▸ Passage
A principal reason given for not providing a shelter bed for every homeless person is the expense: a shelter bed costs almost as much as it does to support a chronically homeless person in permanent housing.
The current reimbursement for what the Homeless Services Authority calls crisis housing is $40 per night — about $14,600 per year for each bed. By comparison, rental subsidies provided by the Los Angeles Department of Health Services, coupled with support services, cost about $1,450 per month, or $17,400 per year.
Shelters cost so much because they are required to do far more than provide overnight refuge. Their role has been redefined to make them responsible for the success of their clients in getting into permanent housing — at a cost.
The $40 reimbursement rate — to be raised to $50 this year for some shelters — has doubled in recent years as the homeless agency pushed shelters to do more.
A Times analysis of 35 shelter budgets obtained from the Homeless Services Authority through a public records request found that the actual cost of running shelters averages about $62 per bed per day.
Less than half of that is for keeping the shelter open — primarily operations, food, utilities and space. More than half went to supportive services, including case management, housing navigation and life skills training.
Breakdown of shelter supportive services
Most shelter operators piece together money from multiple sources and supplement it with private fundraising.
The San Fernando Valley agency operates a 245-bed shelter in North Hollywood. But the beds are contracted to nine different programs with differing performance goals and daily reimbursement rates ranging from $22 per bed to $41.90.

▸ Record excerpts
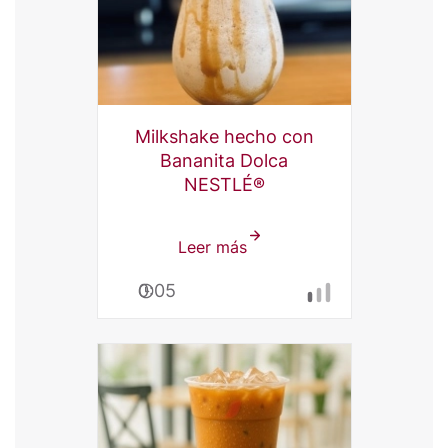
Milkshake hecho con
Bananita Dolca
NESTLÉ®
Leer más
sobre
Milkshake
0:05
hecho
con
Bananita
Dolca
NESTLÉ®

* * *

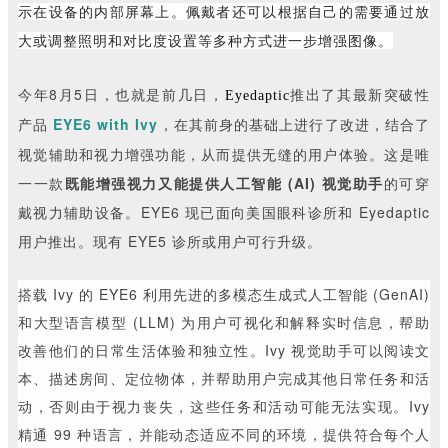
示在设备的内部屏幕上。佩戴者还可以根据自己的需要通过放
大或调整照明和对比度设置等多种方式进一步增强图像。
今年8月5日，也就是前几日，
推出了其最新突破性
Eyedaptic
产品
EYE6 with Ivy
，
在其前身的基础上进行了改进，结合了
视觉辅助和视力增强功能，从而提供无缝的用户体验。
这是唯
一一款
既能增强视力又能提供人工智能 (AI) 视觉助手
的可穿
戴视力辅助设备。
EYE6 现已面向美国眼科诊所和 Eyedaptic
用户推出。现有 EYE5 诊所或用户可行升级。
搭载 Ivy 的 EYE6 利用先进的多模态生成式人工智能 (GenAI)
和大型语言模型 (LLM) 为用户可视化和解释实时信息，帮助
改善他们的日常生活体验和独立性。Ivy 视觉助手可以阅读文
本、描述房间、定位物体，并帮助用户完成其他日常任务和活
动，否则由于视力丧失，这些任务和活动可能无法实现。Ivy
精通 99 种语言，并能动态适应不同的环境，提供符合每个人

* * *

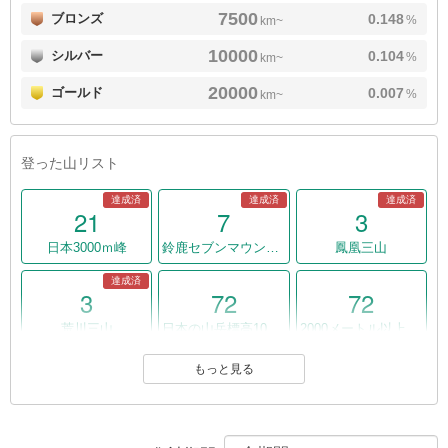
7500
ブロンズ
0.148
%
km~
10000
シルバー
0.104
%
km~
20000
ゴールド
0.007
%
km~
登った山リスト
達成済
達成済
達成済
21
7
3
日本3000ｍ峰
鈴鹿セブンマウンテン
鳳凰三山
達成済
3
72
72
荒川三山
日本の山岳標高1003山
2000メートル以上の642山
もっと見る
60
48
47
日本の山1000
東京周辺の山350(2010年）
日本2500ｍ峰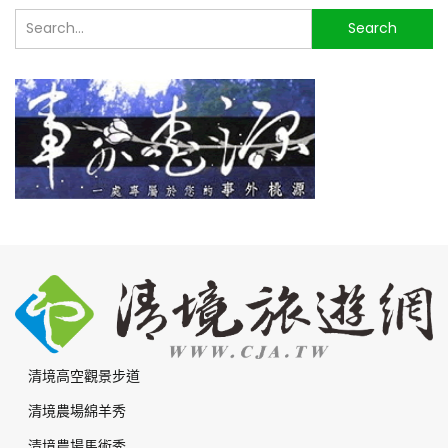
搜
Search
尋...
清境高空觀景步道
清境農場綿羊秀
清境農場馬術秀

▸ Parts of the exercise
(a) Answer these questions using the passage on Los Angeles shelter costs:
(i) What is the current nightly reimbursement for crisis housing?
(ii) How many shelter budgets did the Times analysis cover?
(iii) How many beds does the San Fernando Valley agency's North Hollywood shelter have?
(b) Carry on the passage about Los Angeles shelter costs, starting right after its final sentence.
The items come from a separate source and are unrelated to the passage on shelter costs.

▸ Answers given
(a)
(i) $40 per night, about $14,600 per year for each bed.
(ii) 35 shelter budgets.
(iii) 245 beds.

(b)
Shelter programs for single adults operated by LA Family Housing
What do all those names for shelters mean?
There are several kinds of shelter programs for homeless people. Their names are often used interchangeably, but there are differences. Some are reported to the U.S. Department of Housing and Urban Development as shelters, others are not.
Here is a glossary:
Transitional: A shelter program lasting up to two years and often in a homelike setting with services to develop skills for independent living. A decade ago, two of every three shelter beds were transitional. Since then, the transitional model has fallen out of favor as policymakers have shifted their priority to “housing first.” With dwindling funding, the number of transitional programs has been halved, and they are now considered most appropriate for victims of domestic abuse and youths, especially those leaving the foster care system. Transitional contracts require 65% of clients to obtain permanent housing.
Crisis: Generally the most basic setting, in which a person or family seeks refuge from the street for an indeterminate period with some degree of services to help them get re-established. For many the next step will be a longer-term program. Crisis contracts require 30% of clients to obtain permanent housing.
Interim: Temporary housing for those who have been accepted into a program that will provide subsidized permanent housing with services, allowing them to stay off the streets while securing a lease.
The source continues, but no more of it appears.